과제 목표 >>
아래 목록의 모든 줄을 처음부터 끝까지 그대로 인용해 주세요. 그림은 답에서 빼세요.

═════ 연습 입력 자료

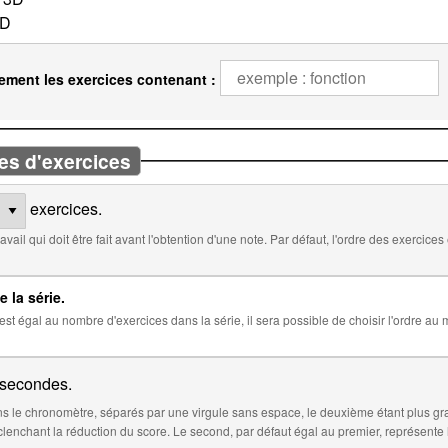
ement les exercices contenant :
es d'exercices
exercices.
 défaut, l'ordre des exercices est aléatoire. Cocher ci-dessous pour
e la série.
 la série, il sera possible de choisir l'ordre au moment de l'insertion de la série dans
secondes.
 le chronomètre, séparés par une virgule sans espace, le deuxième étant plus gr
éfaut égal au premier, représente le temps à partir duquel le score sera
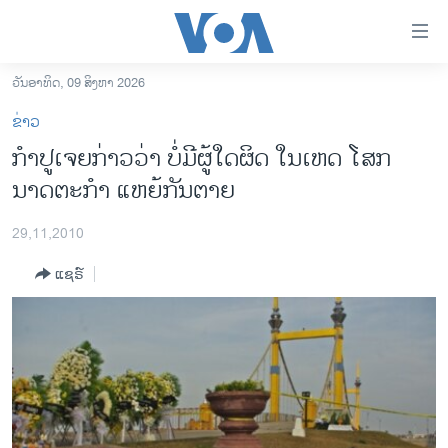
ລິ້ງ
ສຳຫລັບ
ເຂົ້າ
ວັນອາທິດ, 09 ສິງຫາ 2026
ຫາ
ໂຮມເພຈ
ຂ່າວ
ຂ້າມ
ລາວ
ກໍາປູເຈຍກ່າວວ່າ ບໍ່ມີຜູ້ໃດຜິດ ໃນເຫດ ໂສກ
ຂ້າມ
ອາເມຣິກາ
ນາດຕະກໍາ ແຫຍ້ກັນຕາຍ
ຂ້າມ
ໄປ
ການເລືອກຕັ້ງ ປະທານາທີບໍດີ ສະຫະລັດ 2024
ຫາ
29,11,2010
ຂ່າວ​ຈີນ
ຊອກ
ແຊຣ໌
ຄົ້ນ
ໂລກ
ເອເຊຍ
ອິດສະຫຼະພາບດ້ານການຂ່າວ
ຊີວິດຊາວລາວ
ຊຸມຊົນຊາວລາວ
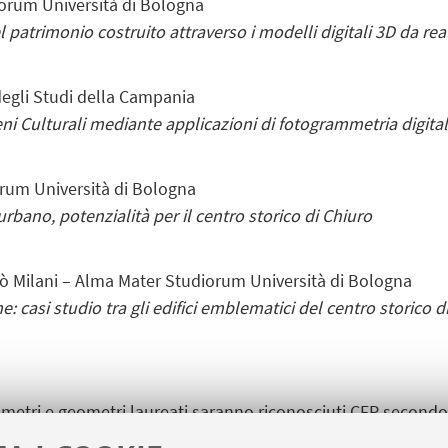
iorum Università di Bologna
atrimonio costruito attraverso i modelli digitali 3D da rea
degli Studi della Campania
eni Culturali mediante applicazioni di fotogrammetria digita
orum Università di Bologna
rbano, potenzialità per il centro storico di Chiuro
olò Milani – Alma Mater Studiorum Università di Bologna
e: casi studio tra gli edifici emblematici del centro storico d
 geometri e geometri laureati saranno riconosciuti CFP second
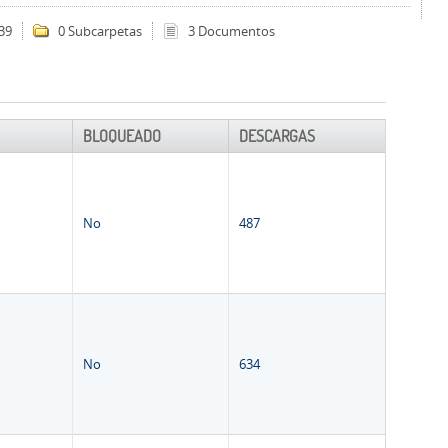
39
0 Subcarpetas
3 Documentos
BLOQUEADO
DESCARGAS
No
487
No
634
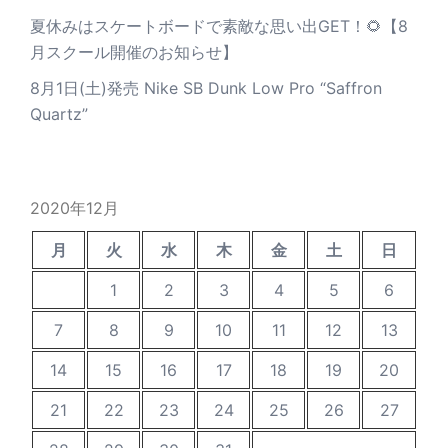
夏休みはスケートボードで素敵な思い出GET！🌻【8
月スクール開催のお知らせ】
8月1日(土)発売 Nike SB Dunk Low Pro “Saffron
Quartz”
2020年12月
月
火
水
木
金
土
日
1
2
3
4
5
6
7
8
9
10
11
12
13
14
15
16
17
18
19
20
21
22
23
24
25
26
27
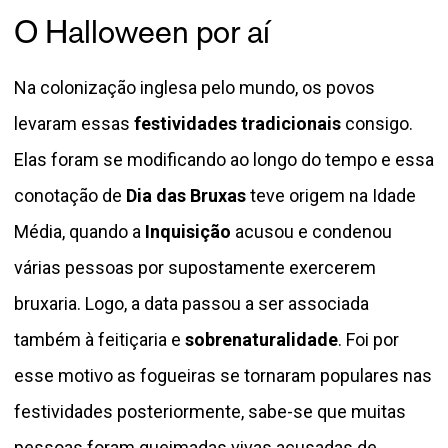
O Halloween por aí
Na colonização inglesa pelo mundo, os povos
levaram essas
festividades tradicionais
consigo.
Elas foram se modificando ao longo do tempo e essa
conotação de
Dia das Bruxas
teve origem na Idade
Média, quando a
Inquisição
acusou e condenou
várias pessoas por supostamente exercerem
bruxaria. Logo, a data passou a ser associada
também à feitiçaria e
sobrenaturalidade
. Foi por
esse motivo as fogueiras se tornaram populares nas
festividades posteriormente, sabe-se que muitas
pessoas foram queimadas vivas acusadas de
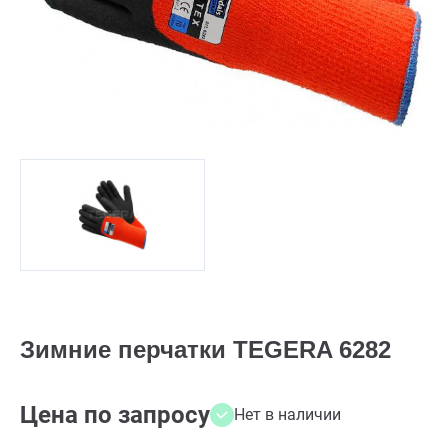
Зимние перчатки TEGERA 6282
Цена по запросу
Нет в наличии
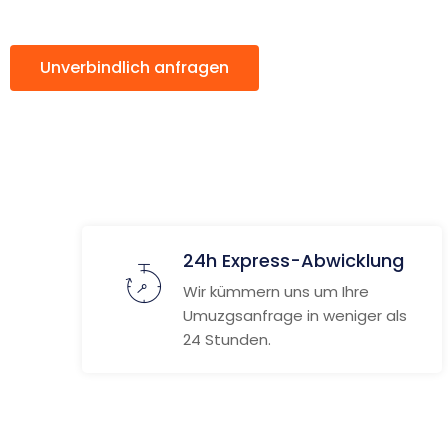
Unverbindlich anfragen
Weitere Informat
24h Express-Abwicklung
Wir kümmern uns um Ihre
Umuzgsanfrage in weniger als
24 Stunden.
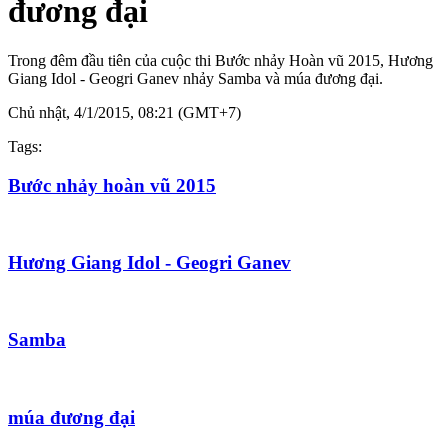
đương đại
Trong đêm đầu tiên của cuộc thi Bước nhảy Hoàn vũ 2015, Hương
Giang Idol - Geogri Ganev nhảy Samba và múa đương đại.
Chủ nhật, 4/1/2015, 08:21 (GMT+7)
Tags:
Bước nhảy hoàn vũ 2015
Hương Giang Idol - Geogri Ganev
Samba
múa đương đại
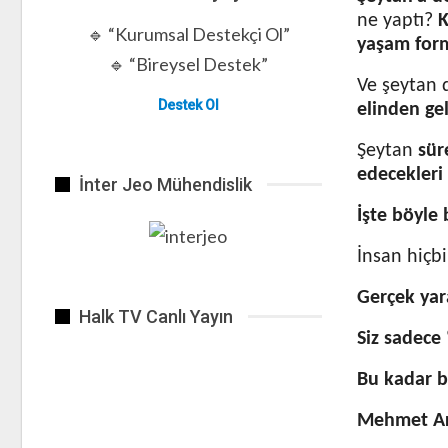
ne yaptı?
K
🔹 “Kurumsal Destekçi Ol”
yaşam for
🔹 “Bireysel Destek”
Ve şeytan 
Destek Ol
elinden ge
Şeytan
sür
edecekleri
İnter Jeo Mühendislik
İşte böyle
İnsan hiçb
Gerçek yar
Halk TV Canlı Yayın
Siz sadece
Bu kadar b
Mehmet Ar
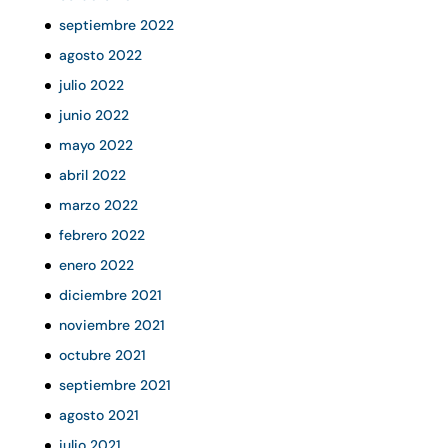
septiembre 2022
agosto 2022
julio 2022
junio 2022
mayo 2022
abril 2022
marzo 2022
febrero 2022
enero 2022
diciembre 2021
noviembre 2021
octubre 2021
septiembre 2021
agosto 2021
julio 2021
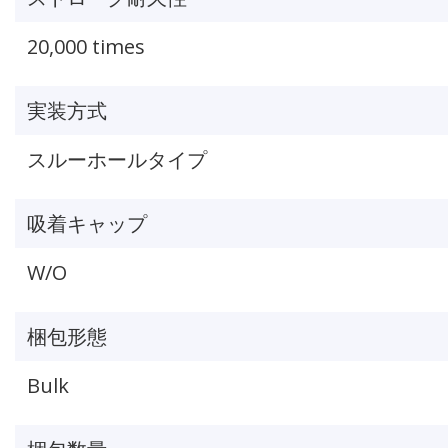
20,000 times
実装方式
スルーホールタイプ
吸着キャップ
W/O
梱包形態
Bulk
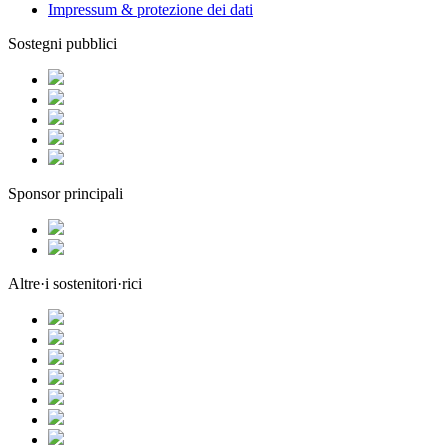
Impressum & protezione dei dati
Sostegni pubblici
Sponsor principali
Altre·i sostenitori·rici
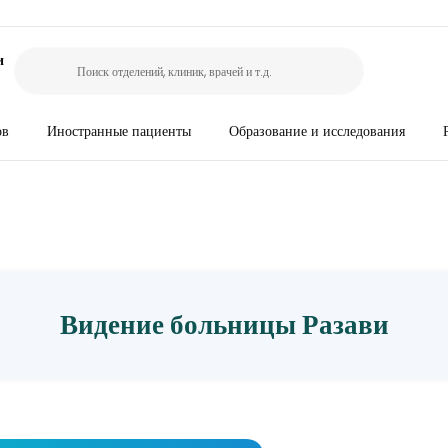
и
ов
Иностранные пациенты
Образование и исследования
Видение больницы Разави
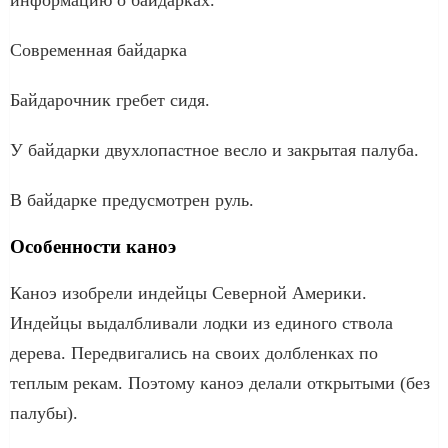
Современная байдарка
Байдарочник гребет сидя.
У байдарки двухлопастное весло и закрытая палуба.
В байдарке предусмотрен руль.
Особенности каноэ
Каноэ изобрели индейцы Северной Америки.
Индейцы выдалбливали лодки из единого ствола
дерева. Передвигались на своих долбленках по
теплым рекам. Поэтому каноэ делали открытыми (без
палубы).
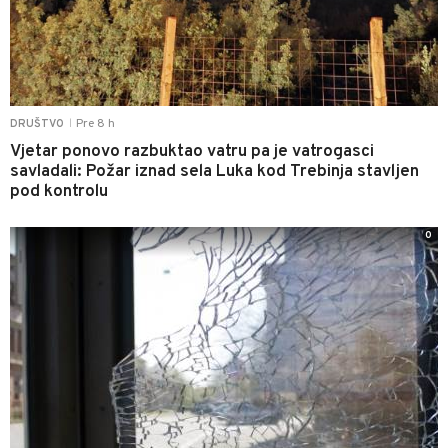
Pre 8 h
DRUŠTVO
|
Vjetar ponovo razbuktao vatru pa je vatrogasci
savladali: Požar iznad sela Luka kod Trebinja stavljen
pod kontrolu
0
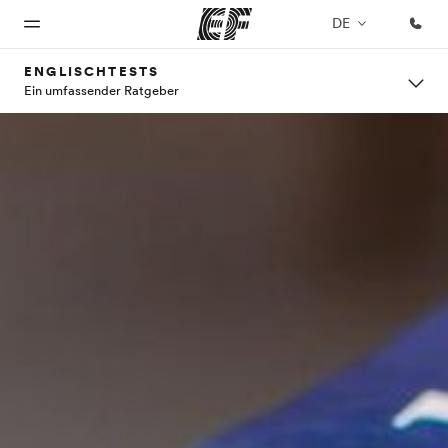
DE
ENGLISCHTESTS
Ein umfassender Ratgeber
Home
Programme
Büros
Über
Karriere
uns
Willkommen
Alle Programme
Büros in
Teil des
bei EF
ansehen
der Nähe
Teams
Wer wir
werden
sind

══════════

과제 답변 >>
ement les exercices contenant :
es d'exercices
exercices.
 défaut, l'ordre des exercices est aléatoire. Cocher ci-dessous pour
e la série.
 la série, il sera possible de choisir l'ordre au moment de l'insertion de la série dans
secondes.
 le chronomètre, séparés par une virgule sans espace, le deuxième étant plus gr
éfaut égal au premier, représente le temps à partir duquel le score sera
ລິ້ງ
ສຳຫລັບ
ເຂົ້າ
ວັນອາທິດ, 09 ສິງຫາ 2026
ຫາ
ໂຮມເພຈ
ຂ່າວ
ຂ້າມ
ລາວ
ກໍາປູເຈຍກ່າວວ່າ ບໍ່ມີຜູ້ໃດຜິດ ໃນເຫດ ໂສກ
ຂ້າມ
ອາເມຣິກາ
ນາດຕະກໍາ ແຫຍ້ກັນຕາຍ
ຂ້າມ
ໄປ
ການເລືອກຕັ້ງ ປະທານາທີບໍດີ ສະຫະລັດ 2024
ຫາ
29,11,2010
ຂ່າວ​ຈີນ
ຊອກ
ແຊຣ໌
ຄົ້ນ
ໂລກ
ເອເຊຍ
ອິດສະຫຼະພາບດ້ານການຂ່າວ
ຊີວິດຊາວລາວ
ຊຸມຊົນຊາວລາວ
iorum Università di Bologna
atrimonio costruito attraverso i modelli digitali 3D da rea
degli Studi della Campania
eni Culturali mediante applicazioni di fotogrammetria digita
orum Università di Bologna
rbano, potenzialità per il centro storico di Chiuro
olò Milani – Alma Mater Studiorum Università di Bologna
e: casi studio tra gli edifici emblematici del centro storico d
 geometri e geometri laureati saranno riconosciuti CFP second
39
0 Subcarpetas
3 Documentos
BLOQUEADO
DESCARGAS
No
487
No
634
夏休みはスケートボードで素敵な思い出GET！🌻【8
月スクール開催のお知らせ】
8月1日(土)発売 Nike SB Dunk Low Pro “Saffron
Quartz”
2020年12月
月
火
水
木
金
土
日
1
2
3
4
5
6
7
8
9
10
11
12
13
14
15
16
17
18
19
20
21
22
23
24
25
26
27
O Halloween por aí
Na colonização inglesa pelo mundo, os povos
levaram essas
festividades tradicionais
consigo.
Elas foram se modificando ao longo do tempo e essa
conotação de
Dia das Bruxas
teve origem na Idade
Média, quando a
Inquisição
acusou e condenou
várias pessoas por supostamente exercerem
bruxaria. Logo, a data passou a ser associada
também à feitiçaria e
sobrenaturalidade
. Foi por
esse motivo as fogueiras se tornaram populares nas
festividades posteriormente, sabe-se que muitas
pessoas foram queimadas vivas acusadas de
Зимние перчатки TEGERA 6282
Цена по запросу
Нет в наличии
Unverbindlich anfragen
Weitere Informat
24h Express-Abwicklung
Wir kümmern uns um Ihre
Umuzgsanfrage in weniger als
24 Stunden.
đương đại
Trong đêm đầu tiên của cuộc thi Bước nhảy Hoàn vũ 2015, Hương
Giang Idol - Geogri Ganev nhảy Samba và múa đương đại.
Chủ nhật, 4/1/2015, 08:21 (GMT+7)
Tags:
Bước nhảy hoàn vũ 2015
Hương Giang Idol - Geogri Ganev
Samba
múa đương đại
ne yaptı?
K
🔹 “Kurumsal Destekçi Ol”
yaşam for
🔹 “Bireysel Destek”
Ve şeytan 
Destek Ol
elinden ge
Şeytan
sür
edecekleri
İnter Jeo Mühendislik
İşte böyle
İnsan hiçb
Gerçek yar
Halk TV Canlı Yayın
Siz sadece
Bu kadar b
Mehmet Ar
septiembre 2022
agosto 2022
julio 2022
junio 2022
mayo 2022
abril 2022
marzo 2022
febrero 2022
enero 2022
diciembre 2021
noviembre 2021
octubre 2021
septiembre 2021
agosto 2021
julio 2021
20,000 times
実装方式
スルーホールタイプ
吸着キャップ
W/O
梱包形態
Bulk
Impressum & protezione dei dati
Sostegni pubblici
Sponsor principali
Altre·i sostenitori·rici
и
ов
Иностранные пациенты
Образование и исследования
Видение больницы Разави
Современная байдарка
Байдарочник гребет сидя.
У байдарки двухлопастное весло и закрытая палуба.
В байдарке предусмотрен руль.
Особенности каноэ
Каноэ изобрели индейцы Северной Америки.
Индейцы выдалбливали лодки из единого ствола
дерева. Передвигались на своих долбленках по
теплым рекам. Поэтому каноэ делали открытыми (без
палубы).
Pre 8 h
DRUŠTVO
|
Vjetar ponovo razbuktao vatru pa je vatrogasci
savladali: Požar iznad sela Luka kod Trebinja stavljen
pod kontrolu
0
DE
ENGLISCHTESTS
Ein umfassender Ratgeber
Home
Programme
Büros
Über
Karriere
uns
Willkommen
Alle Programme
Büros in
Teil des
bei EF
ansehen
der Nähe
Teams
Wer wir
werden
sind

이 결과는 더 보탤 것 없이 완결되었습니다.